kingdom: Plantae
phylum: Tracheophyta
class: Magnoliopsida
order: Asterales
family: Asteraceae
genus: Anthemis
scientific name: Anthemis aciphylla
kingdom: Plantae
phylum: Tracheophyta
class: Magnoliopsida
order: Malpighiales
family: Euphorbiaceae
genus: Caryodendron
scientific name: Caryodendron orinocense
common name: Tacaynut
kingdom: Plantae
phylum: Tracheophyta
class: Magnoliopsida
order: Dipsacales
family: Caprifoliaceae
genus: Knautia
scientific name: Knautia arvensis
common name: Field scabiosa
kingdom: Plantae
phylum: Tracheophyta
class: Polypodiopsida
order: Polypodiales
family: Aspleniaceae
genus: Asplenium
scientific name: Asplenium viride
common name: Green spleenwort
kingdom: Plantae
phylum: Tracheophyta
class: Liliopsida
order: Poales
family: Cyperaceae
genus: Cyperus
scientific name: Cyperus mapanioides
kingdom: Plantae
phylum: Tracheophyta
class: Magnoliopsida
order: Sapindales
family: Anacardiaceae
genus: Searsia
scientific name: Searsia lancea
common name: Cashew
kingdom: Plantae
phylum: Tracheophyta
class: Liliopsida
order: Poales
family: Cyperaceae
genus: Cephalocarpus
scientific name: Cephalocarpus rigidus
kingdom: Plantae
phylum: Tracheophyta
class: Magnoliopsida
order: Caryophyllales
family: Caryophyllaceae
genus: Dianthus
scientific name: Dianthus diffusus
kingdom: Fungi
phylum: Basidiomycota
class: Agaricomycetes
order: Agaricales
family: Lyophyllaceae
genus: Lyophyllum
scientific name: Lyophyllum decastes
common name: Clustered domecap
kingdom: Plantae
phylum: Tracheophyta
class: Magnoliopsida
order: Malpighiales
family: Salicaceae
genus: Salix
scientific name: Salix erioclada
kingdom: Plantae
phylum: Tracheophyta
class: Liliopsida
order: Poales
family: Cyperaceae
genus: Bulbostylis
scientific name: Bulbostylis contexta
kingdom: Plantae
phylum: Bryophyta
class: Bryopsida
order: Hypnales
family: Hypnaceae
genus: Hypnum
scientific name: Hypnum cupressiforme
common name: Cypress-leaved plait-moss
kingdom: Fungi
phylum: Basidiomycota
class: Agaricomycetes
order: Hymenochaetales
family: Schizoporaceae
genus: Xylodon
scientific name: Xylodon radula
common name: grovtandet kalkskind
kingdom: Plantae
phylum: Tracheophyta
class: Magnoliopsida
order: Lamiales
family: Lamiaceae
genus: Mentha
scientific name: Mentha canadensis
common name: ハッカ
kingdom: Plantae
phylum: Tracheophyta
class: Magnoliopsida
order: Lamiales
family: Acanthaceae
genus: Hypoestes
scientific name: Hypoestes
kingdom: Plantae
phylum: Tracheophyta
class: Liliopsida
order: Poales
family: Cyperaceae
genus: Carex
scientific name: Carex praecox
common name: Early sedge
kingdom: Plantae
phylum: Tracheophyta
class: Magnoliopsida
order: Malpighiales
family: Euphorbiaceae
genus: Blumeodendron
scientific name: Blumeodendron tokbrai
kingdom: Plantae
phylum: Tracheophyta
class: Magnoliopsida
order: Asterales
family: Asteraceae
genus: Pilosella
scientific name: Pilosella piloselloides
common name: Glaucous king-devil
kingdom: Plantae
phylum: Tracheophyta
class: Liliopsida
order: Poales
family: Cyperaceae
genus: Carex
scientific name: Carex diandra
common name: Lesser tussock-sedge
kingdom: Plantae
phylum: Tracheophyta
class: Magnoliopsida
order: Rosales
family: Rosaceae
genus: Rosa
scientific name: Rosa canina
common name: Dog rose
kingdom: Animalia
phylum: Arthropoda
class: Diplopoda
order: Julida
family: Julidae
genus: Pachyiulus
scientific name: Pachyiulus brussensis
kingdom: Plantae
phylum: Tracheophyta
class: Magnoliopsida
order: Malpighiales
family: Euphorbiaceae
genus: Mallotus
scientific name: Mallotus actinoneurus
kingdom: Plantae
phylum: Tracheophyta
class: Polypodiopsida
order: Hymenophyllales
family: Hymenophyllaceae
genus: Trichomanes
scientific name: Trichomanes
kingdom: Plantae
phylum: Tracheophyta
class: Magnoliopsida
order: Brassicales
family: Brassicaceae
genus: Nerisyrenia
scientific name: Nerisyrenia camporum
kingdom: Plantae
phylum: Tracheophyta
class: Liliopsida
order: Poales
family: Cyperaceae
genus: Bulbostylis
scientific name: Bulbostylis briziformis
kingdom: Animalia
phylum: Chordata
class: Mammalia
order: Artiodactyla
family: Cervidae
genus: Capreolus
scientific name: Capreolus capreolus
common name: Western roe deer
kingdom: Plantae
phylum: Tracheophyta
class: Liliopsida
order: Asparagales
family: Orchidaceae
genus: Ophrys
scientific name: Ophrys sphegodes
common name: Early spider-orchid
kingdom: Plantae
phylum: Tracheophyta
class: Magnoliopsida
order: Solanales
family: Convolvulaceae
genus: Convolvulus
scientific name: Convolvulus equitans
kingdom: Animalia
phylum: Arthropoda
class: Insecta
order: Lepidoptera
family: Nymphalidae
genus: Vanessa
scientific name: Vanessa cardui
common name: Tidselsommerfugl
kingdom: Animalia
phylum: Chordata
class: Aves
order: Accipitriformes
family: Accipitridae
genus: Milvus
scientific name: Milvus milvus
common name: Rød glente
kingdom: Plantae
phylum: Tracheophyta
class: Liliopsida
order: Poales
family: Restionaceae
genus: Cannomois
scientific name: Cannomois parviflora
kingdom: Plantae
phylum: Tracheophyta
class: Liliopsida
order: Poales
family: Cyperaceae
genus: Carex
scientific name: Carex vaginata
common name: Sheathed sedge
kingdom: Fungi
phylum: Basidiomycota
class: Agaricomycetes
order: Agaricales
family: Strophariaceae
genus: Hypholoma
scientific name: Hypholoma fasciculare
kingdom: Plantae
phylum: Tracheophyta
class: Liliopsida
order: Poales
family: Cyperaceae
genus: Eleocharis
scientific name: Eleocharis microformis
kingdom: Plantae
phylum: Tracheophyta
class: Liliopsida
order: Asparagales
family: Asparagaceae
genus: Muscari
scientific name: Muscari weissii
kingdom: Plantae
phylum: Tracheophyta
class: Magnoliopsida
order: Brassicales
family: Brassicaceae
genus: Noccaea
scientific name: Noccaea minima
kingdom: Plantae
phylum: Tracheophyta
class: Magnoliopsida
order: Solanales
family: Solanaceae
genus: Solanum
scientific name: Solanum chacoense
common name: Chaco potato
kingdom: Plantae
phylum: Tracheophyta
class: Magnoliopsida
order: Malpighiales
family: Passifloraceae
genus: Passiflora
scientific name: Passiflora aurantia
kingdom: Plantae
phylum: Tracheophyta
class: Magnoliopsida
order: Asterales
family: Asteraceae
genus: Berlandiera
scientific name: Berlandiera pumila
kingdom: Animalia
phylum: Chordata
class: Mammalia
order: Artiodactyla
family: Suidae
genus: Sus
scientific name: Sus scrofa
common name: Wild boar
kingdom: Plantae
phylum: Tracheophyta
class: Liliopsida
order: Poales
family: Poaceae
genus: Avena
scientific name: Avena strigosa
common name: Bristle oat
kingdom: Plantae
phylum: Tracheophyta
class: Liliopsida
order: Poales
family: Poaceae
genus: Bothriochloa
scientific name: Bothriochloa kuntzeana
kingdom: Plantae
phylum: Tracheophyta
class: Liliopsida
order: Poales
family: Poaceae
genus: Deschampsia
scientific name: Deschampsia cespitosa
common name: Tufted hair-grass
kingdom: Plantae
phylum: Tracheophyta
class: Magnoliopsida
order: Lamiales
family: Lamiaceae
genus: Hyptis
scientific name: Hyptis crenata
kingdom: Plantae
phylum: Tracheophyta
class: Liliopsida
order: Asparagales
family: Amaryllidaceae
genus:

__Required work__
Can you copy out the entries from the line with "family: Caprifoliaceae" to the line with "genus: Hypnum", both of those lines included, without changing anything?

__The result__
family: Caprifoliaceae
genus: Knautia
scientific name: Knautia arvensis
common name: Field scabiosa
kingdom: Plantae
phylum: Tracheophyta
class: Polypodiopsida
order: Polypodiales
family: Aspleniaceae
genus: Asplenium
scientific name: Asplenium viride
common name: Green spleenwort
kingdom: Plantae
phylum: Tracheophyta
class: Liliopsida
order: Poales
family: Cyperaceae
genus: Cyperus
scientific name: Cyperus mapanioides
kingdom: Plantae
phylum: Tracheophyta
class: Magnoliopsida
order: Sapindales
family: Anacardiaceae
genus: Searsia
scientific name: Searsia lancea
common name: Cashew
kingdom: Plantae
phylum: Tracheophyta
class: Liliopsida
order: Poales
family: Cyperaceae
genus: Cephalocarpus
scientific name: Cephalocarpus rigidus
kingdom: Plantae
phylum: Tracheophyta
class: Magnoliopsida
order: Caryophyllales
family: Caryophyllaceae
genus: Dianthus
scientific name: Dianthus diffusus
kingdom: Fungi
phylum: Basidiomycota
class: Agaricomycetes
order: Agaricales
family: Lyophyllaceae
genus: Lyophyllum
scientific name: Lyophyllum decastes
common name: Clustered domecap
kingdom: Plantae
phylum: Tracheophyta
class: Magnoliopsida
order: Malpighiales
family: Salicaceae
genus: Salix
scientific name: Salix erioclada
kingdom: Plantae
phylum: Tracheophyta
class: Liliopsida
order: Poales
family: Cyperaceae
genus: Bulbostylis
scientific name: Bulbostylis contexta
kingdom: Plantae
phylum: Bryophyta
class: Bryopsida
order: Hypnales
family: Hypnaceae
genus: Hypnum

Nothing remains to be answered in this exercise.